## Problem details
The answer should be an exact copy of the lines from the line with "micrograph of human" through the last line of the entries, and no other lines.

[Stored dataset items]
_____

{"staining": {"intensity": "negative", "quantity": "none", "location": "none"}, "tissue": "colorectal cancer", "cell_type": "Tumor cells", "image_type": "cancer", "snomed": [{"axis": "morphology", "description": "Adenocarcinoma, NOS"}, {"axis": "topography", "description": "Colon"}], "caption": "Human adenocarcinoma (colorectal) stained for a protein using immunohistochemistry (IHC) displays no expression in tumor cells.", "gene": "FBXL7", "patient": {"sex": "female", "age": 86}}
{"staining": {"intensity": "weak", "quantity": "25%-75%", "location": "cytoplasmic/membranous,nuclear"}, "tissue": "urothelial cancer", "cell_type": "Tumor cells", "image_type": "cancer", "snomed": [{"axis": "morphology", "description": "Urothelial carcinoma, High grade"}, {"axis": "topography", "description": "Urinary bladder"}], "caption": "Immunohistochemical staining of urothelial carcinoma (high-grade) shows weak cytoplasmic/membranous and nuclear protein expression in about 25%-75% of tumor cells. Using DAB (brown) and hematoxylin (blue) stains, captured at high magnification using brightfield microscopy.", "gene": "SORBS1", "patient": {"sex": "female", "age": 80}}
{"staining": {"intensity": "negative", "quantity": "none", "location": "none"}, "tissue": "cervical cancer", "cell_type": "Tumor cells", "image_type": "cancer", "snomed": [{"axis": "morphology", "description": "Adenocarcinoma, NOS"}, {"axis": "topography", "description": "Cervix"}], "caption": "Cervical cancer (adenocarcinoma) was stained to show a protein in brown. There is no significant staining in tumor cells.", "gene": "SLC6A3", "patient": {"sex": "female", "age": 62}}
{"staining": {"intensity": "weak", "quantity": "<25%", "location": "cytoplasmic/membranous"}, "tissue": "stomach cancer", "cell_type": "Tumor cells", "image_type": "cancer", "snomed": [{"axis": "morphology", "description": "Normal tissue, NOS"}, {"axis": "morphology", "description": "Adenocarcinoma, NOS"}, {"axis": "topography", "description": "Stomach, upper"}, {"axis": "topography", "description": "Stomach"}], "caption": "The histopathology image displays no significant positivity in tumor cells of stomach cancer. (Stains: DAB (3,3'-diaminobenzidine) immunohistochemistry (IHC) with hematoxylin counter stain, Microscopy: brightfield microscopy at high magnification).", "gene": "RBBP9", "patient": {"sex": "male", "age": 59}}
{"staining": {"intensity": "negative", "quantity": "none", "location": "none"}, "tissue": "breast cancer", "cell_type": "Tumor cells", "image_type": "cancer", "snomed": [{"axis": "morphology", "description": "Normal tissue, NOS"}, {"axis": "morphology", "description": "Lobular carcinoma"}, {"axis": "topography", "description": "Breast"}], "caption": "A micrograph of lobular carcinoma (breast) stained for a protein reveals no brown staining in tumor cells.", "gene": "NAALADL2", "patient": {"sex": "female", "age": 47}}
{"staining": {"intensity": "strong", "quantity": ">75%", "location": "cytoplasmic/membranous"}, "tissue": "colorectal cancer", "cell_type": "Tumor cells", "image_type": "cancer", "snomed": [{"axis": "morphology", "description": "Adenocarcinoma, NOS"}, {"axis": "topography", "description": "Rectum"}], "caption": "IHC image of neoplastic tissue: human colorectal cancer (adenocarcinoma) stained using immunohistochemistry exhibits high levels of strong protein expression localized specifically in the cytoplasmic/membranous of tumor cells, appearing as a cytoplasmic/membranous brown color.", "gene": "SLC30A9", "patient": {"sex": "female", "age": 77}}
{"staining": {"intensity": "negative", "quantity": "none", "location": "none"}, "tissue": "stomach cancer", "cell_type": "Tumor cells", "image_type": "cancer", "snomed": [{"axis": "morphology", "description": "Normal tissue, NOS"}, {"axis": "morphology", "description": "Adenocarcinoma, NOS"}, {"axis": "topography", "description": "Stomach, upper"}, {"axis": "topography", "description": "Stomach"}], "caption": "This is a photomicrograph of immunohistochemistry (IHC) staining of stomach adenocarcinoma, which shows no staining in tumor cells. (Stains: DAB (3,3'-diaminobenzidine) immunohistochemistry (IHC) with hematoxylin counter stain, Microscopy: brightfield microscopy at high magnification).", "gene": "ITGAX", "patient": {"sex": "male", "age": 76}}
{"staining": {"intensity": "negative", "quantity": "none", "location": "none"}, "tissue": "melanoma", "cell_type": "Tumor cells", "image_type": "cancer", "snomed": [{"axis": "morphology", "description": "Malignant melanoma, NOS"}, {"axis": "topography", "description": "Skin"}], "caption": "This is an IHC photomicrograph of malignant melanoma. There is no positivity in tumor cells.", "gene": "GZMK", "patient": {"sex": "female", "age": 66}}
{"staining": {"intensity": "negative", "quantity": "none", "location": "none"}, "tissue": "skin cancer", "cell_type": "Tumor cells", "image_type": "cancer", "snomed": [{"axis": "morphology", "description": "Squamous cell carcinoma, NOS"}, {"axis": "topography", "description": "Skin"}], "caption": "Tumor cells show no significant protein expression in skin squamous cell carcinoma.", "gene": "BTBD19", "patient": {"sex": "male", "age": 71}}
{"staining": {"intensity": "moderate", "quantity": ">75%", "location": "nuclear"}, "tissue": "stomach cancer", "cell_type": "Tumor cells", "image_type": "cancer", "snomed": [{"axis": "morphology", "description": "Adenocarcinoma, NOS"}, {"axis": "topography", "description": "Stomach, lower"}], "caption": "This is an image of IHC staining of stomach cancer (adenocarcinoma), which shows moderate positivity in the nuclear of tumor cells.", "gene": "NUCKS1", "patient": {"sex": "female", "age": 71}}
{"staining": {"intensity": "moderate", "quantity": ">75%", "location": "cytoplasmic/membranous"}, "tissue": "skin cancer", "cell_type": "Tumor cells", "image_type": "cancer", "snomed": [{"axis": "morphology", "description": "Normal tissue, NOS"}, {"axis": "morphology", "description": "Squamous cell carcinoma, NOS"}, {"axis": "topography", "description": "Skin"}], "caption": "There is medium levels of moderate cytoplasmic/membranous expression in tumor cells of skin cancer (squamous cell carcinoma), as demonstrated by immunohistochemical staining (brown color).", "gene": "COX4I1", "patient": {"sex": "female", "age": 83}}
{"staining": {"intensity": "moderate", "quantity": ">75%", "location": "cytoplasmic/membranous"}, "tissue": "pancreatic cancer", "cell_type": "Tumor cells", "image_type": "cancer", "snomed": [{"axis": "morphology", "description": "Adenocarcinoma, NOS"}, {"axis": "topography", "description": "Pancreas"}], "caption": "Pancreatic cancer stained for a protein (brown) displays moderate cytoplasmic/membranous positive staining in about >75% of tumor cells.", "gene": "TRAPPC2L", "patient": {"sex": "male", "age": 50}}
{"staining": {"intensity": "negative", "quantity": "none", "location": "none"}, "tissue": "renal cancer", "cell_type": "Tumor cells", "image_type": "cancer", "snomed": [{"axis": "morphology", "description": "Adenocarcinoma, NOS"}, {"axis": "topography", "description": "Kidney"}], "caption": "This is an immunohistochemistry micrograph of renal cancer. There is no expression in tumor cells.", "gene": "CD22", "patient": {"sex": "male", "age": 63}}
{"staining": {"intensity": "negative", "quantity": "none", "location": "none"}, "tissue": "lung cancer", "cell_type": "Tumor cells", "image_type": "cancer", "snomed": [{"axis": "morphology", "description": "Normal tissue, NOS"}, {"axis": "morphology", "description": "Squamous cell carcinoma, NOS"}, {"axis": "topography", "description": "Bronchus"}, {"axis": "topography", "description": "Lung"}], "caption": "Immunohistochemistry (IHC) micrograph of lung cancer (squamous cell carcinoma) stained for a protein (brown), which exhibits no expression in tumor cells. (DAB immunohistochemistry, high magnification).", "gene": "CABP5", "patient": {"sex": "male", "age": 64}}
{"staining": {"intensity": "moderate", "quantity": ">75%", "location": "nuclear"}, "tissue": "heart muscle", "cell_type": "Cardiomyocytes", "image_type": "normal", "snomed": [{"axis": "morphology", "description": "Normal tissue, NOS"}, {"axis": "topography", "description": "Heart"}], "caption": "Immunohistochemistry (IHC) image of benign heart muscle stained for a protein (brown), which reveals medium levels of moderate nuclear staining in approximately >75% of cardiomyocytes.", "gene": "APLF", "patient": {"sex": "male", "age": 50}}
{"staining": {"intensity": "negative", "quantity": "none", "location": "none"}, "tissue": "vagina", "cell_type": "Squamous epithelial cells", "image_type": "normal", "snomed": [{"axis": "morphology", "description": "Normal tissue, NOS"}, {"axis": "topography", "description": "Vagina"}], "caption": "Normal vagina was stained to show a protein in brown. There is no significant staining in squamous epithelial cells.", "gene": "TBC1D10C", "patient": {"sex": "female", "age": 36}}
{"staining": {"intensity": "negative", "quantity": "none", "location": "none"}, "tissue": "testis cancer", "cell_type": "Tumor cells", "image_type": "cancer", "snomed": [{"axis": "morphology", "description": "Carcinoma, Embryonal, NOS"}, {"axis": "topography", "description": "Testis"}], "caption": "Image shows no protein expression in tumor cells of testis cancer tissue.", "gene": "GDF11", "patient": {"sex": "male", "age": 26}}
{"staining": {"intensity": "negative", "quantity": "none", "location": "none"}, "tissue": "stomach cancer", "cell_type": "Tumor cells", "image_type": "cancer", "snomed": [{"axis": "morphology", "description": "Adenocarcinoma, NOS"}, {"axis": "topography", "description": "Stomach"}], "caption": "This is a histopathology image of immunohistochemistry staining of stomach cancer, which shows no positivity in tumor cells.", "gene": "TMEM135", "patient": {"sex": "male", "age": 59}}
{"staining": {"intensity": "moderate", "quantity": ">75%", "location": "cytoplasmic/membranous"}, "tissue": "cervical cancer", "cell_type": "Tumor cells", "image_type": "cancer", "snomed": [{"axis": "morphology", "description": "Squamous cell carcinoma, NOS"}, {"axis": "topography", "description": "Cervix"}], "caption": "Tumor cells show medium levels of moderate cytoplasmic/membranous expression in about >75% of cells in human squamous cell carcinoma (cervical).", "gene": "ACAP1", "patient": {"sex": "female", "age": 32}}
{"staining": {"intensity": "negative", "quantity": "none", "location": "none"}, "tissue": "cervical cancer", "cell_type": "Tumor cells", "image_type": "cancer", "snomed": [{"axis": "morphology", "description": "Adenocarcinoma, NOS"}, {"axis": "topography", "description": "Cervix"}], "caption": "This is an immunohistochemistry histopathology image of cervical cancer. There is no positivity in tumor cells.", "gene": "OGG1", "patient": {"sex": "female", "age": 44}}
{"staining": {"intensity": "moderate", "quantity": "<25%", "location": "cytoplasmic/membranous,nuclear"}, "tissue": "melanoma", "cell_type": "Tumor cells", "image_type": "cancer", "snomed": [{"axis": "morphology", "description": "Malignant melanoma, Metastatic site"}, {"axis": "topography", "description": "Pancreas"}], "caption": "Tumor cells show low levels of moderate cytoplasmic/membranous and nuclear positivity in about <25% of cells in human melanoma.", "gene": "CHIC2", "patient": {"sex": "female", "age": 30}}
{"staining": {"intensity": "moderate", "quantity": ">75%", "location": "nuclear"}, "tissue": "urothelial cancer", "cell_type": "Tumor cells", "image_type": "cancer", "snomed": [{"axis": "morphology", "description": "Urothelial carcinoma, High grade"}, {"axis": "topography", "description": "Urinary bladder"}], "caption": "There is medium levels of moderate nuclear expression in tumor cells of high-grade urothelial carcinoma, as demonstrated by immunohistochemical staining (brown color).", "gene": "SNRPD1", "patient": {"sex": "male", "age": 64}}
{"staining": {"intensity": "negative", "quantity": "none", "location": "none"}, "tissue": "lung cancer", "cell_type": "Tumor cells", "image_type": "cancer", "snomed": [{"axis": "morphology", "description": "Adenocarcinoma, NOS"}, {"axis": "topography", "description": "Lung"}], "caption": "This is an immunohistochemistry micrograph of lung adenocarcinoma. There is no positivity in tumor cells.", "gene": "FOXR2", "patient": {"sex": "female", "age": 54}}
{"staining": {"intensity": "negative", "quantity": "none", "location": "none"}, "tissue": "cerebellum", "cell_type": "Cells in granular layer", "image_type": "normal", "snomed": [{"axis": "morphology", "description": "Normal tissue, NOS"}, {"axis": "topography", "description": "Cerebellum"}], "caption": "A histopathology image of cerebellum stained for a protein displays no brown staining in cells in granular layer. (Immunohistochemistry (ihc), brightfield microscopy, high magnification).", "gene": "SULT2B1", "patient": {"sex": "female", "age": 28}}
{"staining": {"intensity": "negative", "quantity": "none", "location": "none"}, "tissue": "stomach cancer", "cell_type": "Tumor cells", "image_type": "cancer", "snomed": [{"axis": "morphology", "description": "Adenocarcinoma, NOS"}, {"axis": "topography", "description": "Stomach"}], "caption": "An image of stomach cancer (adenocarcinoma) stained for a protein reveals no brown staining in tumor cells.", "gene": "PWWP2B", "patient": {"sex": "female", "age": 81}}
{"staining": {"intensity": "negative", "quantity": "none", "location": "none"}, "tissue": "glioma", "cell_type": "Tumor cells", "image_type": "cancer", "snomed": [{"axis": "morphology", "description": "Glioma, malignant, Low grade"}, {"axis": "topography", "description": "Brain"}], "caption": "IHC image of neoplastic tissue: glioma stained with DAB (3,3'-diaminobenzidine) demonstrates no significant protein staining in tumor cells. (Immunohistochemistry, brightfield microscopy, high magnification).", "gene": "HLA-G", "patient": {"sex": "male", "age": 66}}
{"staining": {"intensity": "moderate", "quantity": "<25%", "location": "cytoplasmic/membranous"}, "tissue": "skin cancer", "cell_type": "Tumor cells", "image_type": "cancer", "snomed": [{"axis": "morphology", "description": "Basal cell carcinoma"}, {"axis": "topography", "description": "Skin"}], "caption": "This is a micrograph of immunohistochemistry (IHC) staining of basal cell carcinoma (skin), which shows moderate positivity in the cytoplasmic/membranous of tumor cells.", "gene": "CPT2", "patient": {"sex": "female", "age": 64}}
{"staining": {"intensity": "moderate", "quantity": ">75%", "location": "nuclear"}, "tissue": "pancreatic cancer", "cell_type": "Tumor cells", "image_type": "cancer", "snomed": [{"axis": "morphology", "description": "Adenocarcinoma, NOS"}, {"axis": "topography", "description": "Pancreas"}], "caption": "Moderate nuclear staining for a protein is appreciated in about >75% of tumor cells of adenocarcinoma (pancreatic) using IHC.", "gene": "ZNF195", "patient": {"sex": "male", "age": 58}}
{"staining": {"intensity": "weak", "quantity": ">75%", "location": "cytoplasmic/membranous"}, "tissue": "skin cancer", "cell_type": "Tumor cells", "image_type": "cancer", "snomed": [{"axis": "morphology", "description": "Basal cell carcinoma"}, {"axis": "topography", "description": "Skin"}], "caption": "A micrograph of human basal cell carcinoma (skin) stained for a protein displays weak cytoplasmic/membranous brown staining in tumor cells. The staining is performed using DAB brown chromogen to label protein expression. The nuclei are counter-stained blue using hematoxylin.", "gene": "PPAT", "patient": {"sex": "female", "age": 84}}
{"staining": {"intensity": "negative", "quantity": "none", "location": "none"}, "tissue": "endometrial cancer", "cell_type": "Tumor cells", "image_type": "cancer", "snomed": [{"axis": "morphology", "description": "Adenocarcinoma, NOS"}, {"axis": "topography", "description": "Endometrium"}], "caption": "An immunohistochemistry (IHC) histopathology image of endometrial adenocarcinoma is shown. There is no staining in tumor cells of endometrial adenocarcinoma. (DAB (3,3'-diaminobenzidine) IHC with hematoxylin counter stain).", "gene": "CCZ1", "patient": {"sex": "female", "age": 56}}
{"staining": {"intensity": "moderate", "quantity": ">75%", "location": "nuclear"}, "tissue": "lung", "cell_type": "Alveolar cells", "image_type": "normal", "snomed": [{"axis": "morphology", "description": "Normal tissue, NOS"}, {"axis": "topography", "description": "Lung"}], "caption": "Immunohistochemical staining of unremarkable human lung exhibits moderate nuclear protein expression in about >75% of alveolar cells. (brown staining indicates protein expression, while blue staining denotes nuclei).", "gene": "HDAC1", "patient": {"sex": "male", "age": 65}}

_____

## Result for this exercise
{"staining": {"intensity": "weak", "quantity": ">75%", "location": "cytoplasmic/membranous"}, "tissue": "skin cancer", "cell_type": "Tumor cells", "image_type": "cancer", "snomed": [{"axis": "morphology", "description": "Basal cell carcinoma"}, {"axis": "topography", "description": "Skin"}], "caption": "A micrograph of human basal cell carcinoma (skin) stained for a protein displays weak cytoplasmic/membranous brown staining in tumor cells. The staining is performed using DAB brown chromogen to label protein expression. The nuclei are counter-stained blue using hematoxylin.", "gene": "PPAT", "patient": {"sex": "female", "age": 84}}
{"staining": {"intensity": "negative", "quantity": "none", "location": "none"}, "tissue": "endometrial cancer", "cell_type": "Tumor cells", "image_type": "cancer", "snomed": [{"axis": "morphology", "description": "Adenocarcinoma, NOS"}, {"axis": "topography", "description": "Endometrium"}], "caption": "An immunohistochemistry (IHC) histopathology image of endometrial adenocarcinoma is shown. There is no staining in tumor cells of endometrial adenocarcinoma. (DAB (3,3'-diaminobenzidine) IHC with hematoxylin counter stain).", "gene": "CCZ1", "patient": {"sex": "female", "age": 56}}
{"staining": {"intensity": "moderate", "quantity": ">75%", "location": "nuclear"}, "tissue": "lung", "cell_type": "Alveolar cells", "image_type": "normal", "snomed": [{"axis": "morphology", "description": "Normal tissue, NOS"}, {"axis": "topography", "description": "Lung"}], "caption": "Immunohistochemical staining of unremarkable human lung exhibits moderate nuclear protein expression in about >75% of alveolar cells. (brown staining indicates protein expression, while blue staining denotes nuclei).", "gene": "HDAC1", "patient": {"sex": "male", "age": 65}}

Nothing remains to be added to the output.